#### Available records ####
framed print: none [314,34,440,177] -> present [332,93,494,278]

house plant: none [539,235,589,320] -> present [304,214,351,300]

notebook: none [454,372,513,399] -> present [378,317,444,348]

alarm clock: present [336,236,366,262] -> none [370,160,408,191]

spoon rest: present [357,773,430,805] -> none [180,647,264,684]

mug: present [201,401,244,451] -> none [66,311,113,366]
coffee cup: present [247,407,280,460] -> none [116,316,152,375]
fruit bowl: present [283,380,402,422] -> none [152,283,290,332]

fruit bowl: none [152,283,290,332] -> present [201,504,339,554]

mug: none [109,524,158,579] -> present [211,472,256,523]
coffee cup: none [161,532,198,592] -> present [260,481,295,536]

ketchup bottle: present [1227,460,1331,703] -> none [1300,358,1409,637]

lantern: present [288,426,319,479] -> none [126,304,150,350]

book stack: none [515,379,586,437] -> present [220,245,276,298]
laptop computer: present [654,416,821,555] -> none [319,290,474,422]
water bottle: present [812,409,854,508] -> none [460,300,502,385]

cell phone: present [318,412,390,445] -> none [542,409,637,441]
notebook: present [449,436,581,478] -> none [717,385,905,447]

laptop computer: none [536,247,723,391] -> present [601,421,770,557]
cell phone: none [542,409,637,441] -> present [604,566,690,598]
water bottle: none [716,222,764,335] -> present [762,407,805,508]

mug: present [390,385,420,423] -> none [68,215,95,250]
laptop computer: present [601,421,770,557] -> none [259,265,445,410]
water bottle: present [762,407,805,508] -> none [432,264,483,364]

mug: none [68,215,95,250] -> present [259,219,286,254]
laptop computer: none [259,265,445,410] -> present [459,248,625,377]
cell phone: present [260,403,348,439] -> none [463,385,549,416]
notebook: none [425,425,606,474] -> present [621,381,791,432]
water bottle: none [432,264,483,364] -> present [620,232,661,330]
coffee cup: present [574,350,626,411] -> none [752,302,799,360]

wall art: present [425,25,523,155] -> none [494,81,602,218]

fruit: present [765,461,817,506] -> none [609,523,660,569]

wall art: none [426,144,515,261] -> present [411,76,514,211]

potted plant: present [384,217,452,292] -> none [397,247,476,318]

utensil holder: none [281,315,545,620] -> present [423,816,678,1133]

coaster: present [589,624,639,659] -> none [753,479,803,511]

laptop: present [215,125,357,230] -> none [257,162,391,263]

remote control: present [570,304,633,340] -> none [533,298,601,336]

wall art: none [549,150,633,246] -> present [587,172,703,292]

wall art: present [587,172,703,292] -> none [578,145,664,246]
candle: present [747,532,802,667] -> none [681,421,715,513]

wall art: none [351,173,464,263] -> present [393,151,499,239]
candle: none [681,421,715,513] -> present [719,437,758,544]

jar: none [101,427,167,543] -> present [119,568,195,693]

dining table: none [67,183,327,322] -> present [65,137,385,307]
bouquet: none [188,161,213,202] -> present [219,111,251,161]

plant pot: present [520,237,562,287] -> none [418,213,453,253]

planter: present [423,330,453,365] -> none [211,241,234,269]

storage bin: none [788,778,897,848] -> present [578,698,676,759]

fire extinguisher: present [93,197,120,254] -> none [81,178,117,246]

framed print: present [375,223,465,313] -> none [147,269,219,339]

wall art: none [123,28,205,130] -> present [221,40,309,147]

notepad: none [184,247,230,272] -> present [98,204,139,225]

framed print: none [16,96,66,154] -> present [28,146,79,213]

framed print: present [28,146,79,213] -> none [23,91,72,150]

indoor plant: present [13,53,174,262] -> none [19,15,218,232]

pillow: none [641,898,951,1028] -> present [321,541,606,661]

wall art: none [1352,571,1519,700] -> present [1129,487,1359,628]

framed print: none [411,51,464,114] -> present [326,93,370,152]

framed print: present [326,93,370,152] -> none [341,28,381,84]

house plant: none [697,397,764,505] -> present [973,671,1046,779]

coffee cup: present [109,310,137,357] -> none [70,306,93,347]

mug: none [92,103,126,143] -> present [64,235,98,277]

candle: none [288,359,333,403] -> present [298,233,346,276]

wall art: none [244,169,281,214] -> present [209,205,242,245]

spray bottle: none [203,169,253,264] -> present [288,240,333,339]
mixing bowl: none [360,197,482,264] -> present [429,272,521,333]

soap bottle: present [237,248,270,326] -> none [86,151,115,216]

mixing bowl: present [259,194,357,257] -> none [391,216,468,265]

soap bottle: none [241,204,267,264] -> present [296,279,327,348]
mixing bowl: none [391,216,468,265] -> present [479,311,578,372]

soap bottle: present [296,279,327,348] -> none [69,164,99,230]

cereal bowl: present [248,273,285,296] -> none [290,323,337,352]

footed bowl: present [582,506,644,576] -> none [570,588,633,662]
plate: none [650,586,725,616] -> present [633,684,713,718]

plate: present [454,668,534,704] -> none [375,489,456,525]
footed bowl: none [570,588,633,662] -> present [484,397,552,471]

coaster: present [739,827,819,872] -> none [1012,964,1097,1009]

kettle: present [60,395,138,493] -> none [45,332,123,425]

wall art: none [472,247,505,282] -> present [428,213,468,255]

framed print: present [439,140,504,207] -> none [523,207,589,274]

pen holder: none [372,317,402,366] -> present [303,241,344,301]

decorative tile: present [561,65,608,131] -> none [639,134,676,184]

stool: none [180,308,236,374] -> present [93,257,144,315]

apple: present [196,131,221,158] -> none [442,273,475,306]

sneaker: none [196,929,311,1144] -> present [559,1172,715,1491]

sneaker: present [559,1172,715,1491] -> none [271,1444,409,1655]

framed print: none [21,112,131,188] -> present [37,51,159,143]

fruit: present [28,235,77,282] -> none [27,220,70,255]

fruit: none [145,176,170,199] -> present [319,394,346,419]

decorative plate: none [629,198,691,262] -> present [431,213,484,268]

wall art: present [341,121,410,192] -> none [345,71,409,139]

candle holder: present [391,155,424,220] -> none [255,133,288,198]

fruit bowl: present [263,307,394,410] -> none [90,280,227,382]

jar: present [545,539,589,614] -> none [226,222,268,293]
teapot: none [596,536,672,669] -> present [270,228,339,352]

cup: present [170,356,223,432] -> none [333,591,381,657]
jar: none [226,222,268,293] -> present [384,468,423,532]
####
About this exercise
Once every line of the material holding the word "soap" has been counted, report the total and nothing more.

Response below
3